> [TASK PROMPT]:
Please report how many lines in the items below contain the string "that", where case matters. Give only the number.

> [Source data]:
----
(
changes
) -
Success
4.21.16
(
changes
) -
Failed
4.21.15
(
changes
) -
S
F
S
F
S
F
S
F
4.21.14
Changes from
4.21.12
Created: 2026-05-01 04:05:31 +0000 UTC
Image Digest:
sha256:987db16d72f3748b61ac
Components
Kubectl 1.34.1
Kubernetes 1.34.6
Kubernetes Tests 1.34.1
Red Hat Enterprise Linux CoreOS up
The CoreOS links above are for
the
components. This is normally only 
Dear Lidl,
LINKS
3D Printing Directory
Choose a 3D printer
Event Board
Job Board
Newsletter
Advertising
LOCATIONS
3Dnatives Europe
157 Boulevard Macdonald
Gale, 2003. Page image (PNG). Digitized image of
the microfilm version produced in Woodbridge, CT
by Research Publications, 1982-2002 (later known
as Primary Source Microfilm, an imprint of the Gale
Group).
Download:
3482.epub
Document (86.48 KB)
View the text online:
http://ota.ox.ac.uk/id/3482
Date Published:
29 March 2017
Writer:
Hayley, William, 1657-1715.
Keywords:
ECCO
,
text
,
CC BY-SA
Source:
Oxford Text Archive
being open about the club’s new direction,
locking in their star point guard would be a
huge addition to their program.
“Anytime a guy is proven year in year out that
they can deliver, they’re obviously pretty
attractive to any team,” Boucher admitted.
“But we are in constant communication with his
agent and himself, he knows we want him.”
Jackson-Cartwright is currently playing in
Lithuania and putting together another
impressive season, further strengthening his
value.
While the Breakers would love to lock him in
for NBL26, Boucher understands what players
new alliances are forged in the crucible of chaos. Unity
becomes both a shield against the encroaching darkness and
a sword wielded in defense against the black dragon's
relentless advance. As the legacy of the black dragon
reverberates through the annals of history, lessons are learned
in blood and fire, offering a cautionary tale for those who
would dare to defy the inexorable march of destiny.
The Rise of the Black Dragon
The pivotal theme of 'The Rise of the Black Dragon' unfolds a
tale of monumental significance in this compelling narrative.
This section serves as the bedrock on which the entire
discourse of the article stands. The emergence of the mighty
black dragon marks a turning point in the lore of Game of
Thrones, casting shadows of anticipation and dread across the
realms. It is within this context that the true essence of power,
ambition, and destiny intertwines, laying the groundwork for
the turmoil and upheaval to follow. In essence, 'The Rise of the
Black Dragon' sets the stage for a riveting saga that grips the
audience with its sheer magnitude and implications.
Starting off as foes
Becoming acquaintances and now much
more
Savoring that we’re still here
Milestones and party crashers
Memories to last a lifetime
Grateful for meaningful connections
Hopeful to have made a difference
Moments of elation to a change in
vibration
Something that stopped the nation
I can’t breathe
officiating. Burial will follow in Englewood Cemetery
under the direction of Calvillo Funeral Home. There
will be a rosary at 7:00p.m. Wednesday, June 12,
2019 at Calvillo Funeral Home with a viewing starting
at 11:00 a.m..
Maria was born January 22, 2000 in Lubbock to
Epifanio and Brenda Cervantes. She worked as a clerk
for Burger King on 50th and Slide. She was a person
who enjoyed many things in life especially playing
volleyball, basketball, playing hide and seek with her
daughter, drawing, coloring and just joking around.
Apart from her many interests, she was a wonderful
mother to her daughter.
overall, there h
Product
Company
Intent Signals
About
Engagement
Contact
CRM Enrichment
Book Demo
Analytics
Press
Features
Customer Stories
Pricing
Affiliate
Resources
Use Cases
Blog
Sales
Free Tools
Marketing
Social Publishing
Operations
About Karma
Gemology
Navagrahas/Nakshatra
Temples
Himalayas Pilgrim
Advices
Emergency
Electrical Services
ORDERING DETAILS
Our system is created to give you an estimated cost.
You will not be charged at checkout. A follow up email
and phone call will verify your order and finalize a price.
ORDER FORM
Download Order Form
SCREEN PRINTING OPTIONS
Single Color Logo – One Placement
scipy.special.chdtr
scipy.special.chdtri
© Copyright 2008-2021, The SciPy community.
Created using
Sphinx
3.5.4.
----
> [RESPONSE BOX]:
5